_ABOUT THIS EXERCISE_. Starting at the line that holds "--cpus <nr cpus>" and stopping at the line that holds "It doesn't harm", restate the records below word for word, with both of those lines included.

_INPUT MATERIAL_.
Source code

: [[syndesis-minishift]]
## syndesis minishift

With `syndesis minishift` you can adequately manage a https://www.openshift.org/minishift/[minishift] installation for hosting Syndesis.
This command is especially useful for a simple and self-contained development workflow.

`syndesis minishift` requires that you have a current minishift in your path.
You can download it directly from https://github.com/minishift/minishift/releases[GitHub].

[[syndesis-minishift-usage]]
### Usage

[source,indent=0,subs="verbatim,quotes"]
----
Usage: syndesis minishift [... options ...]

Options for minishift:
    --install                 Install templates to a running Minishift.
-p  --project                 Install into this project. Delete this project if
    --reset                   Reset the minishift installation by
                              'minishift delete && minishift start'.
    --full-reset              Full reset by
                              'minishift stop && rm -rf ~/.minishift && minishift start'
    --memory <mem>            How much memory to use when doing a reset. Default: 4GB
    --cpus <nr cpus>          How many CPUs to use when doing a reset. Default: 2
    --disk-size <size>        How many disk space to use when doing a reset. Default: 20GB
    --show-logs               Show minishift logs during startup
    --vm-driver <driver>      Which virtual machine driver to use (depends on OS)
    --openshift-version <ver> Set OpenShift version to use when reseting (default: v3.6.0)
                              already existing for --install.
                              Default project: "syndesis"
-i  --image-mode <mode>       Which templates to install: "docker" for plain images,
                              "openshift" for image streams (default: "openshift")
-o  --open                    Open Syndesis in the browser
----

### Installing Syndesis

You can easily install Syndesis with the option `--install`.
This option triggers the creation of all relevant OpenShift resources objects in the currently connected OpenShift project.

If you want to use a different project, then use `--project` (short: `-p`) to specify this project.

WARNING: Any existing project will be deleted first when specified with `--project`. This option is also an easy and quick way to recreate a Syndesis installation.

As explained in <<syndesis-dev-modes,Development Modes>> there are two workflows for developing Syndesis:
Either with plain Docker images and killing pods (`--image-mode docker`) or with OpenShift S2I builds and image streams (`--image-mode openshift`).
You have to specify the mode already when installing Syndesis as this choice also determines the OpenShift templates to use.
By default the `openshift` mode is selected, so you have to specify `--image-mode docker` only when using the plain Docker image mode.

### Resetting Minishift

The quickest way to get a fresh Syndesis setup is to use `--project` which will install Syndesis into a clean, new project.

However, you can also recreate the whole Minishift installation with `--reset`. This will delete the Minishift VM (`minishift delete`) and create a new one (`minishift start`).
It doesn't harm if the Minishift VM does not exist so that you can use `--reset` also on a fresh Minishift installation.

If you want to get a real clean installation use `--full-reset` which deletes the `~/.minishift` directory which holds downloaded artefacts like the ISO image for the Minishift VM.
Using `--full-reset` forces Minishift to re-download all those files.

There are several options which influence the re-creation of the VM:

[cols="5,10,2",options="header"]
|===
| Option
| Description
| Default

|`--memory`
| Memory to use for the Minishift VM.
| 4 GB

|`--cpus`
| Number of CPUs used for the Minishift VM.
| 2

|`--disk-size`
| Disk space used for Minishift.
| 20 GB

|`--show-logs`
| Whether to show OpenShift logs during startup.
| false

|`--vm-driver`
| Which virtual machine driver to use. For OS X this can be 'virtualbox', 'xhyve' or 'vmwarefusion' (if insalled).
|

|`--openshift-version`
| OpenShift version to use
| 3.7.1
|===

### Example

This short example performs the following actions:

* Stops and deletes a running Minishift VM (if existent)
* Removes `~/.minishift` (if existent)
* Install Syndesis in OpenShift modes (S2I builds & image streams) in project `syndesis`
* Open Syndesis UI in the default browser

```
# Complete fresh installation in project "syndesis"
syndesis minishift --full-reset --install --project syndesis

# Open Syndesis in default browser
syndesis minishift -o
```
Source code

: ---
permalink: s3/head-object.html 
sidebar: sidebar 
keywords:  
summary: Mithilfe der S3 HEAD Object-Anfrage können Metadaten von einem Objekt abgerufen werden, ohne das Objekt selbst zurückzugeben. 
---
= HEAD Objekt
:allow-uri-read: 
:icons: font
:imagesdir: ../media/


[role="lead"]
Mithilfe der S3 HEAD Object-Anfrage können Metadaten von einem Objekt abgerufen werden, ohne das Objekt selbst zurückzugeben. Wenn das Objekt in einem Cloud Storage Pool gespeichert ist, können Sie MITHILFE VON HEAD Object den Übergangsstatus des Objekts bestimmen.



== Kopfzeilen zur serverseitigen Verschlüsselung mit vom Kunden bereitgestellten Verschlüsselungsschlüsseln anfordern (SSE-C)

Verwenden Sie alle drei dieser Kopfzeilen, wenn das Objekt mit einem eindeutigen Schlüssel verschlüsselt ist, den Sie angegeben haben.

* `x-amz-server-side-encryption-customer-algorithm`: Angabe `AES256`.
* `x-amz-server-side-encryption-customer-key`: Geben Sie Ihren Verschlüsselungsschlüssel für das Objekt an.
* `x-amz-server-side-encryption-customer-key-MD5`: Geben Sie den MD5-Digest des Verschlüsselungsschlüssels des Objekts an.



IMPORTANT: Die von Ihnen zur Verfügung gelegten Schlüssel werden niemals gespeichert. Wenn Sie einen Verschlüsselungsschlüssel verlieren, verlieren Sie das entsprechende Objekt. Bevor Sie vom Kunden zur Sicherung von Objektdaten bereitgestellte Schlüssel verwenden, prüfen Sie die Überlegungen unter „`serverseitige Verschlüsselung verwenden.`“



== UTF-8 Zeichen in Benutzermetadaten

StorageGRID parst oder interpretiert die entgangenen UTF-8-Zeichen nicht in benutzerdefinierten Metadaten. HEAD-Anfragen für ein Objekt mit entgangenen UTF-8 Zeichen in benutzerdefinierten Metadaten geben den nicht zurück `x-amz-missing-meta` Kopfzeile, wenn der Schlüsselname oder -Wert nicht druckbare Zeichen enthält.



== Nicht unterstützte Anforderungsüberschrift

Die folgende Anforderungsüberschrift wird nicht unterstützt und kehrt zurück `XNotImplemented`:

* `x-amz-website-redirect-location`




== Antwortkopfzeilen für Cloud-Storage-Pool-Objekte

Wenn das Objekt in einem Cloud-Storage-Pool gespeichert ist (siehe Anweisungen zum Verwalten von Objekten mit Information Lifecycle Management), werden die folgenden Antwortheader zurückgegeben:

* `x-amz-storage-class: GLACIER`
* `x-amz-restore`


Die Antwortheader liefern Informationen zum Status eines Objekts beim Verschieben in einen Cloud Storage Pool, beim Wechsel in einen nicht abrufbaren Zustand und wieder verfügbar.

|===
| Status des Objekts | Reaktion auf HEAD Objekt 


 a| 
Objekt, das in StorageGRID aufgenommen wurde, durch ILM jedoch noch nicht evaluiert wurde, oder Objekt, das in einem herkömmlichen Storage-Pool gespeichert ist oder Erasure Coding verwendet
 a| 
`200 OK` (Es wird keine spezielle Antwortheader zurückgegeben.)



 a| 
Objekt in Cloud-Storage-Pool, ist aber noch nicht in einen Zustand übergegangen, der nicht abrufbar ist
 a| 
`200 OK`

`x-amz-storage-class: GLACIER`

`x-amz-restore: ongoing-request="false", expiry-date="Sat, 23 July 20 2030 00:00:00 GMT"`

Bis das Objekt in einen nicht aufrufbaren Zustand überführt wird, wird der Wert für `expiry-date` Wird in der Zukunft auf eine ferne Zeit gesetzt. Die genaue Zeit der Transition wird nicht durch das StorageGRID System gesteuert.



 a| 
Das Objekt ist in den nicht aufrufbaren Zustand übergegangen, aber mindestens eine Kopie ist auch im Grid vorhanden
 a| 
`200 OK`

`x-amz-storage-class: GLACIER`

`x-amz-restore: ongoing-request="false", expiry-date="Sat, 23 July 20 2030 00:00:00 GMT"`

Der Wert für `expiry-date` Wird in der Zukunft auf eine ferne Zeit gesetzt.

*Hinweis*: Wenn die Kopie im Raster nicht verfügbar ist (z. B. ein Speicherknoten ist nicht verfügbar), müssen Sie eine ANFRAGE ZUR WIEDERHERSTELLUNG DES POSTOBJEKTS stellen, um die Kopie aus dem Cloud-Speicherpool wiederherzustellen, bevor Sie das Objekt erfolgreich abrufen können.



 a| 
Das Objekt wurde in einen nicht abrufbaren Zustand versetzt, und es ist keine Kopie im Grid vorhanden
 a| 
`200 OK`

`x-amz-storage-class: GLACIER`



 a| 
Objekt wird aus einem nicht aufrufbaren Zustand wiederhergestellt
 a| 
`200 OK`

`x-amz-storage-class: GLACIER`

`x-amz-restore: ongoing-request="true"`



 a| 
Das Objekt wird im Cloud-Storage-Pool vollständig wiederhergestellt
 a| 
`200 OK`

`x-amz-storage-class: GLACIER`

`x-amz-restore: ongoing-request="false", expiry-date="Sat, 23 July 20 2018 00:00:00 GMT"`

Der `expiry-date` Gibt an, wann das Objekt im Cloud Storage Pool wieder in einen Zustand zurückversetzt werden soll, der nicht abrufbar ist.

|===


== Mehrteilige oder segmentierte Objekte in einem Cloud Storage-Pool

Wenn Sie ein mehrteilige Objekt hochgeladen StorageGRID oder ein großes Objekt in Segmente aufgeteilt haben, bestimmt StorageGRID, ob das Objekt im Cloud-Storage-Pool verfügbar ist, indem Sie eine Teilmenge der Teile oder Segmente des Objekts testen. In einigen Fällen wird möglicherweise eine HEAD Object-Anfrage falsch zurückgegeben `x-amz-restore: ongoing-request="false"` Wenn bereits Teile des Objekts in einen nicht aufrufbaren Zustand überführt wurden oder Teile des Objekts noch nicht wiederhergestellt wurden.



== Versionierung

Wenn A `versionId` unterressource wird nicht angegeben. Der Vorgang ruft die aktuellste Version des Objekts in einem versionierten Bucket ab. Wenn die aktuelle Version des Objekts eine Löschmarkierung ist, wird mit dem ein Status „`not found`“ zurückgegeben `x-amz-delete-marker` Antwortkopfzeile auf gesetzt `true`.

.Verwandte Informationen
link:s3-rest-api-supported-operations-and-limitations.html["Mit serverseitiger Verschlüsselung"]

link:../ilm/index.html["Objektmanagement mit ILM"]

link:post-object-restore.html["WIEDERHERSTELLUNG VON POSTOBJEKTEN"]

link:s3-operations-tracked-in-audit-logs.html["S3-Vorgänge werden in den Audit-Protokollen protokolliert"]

_EXERCISE ANSWER_.
    --cpus <nr cpus>          How many CPUs to use when doing a reset. Default: 2
    --disk-size <size>        How many disk space to use when doing a reset. Default: 20GB
    --show-logs               Show minishift logs during startup
    --vm-driver <driver>      Which virtual machine driver to use (depends on OS)
    --openshift-version <ver> Set OpenShift version to use when reseting (default: v3.6.0)
                              already existing for --install.
                              Default project: "syndesis"
-i  --image-mode <mode>       Which templates to install: "docker" for plain images,
                              "openshift" for image streams (default: "openshift")
-o  --open                    Open Syndesis in the browser
----

### Installing Syndesis

You can easily install Syndesis with the option `--install`.
This option triggers the creation of all relevant OpenShift resources objects in the currently connected OpenShift project.

If you want to use a different project, then use `--project` (short: `-p`) to specify this project.

WARNING: Any existing project will be deleted first when specified with `--project`. This option is also an easy and quick way to recreate a Syndesis installation.

As explained in <<syndesis-dev-modes,Development Modes>> there are two workflows for developing Syndesis:
Either with plain Docker images and killing pods (`--image-mode docker`) or with OpenShift S2I builds and image streams (`--image-mode openshift`).
You have to specify the mode already when installing Syndesis as this choice also determines the OpenShift templates to use.
By default the `openshift` mode is selected, so you have to specify `--image-mode docker` only when using the plain Docker image mode.

### Resetting Minishift

The quickest way to get a fresh Syndesis setup is to use `--project` which will install Syndesis into a clean, new project.

However, you can also recreate the whole Minishift installation with `--reset`. This will delete the Minishift VM (`minishift delete`) and create a new one (`minishift start`).
It doesn't harm if the Minishift VM does not exist so that you can use `--reset` also on a fresh Minishift installation.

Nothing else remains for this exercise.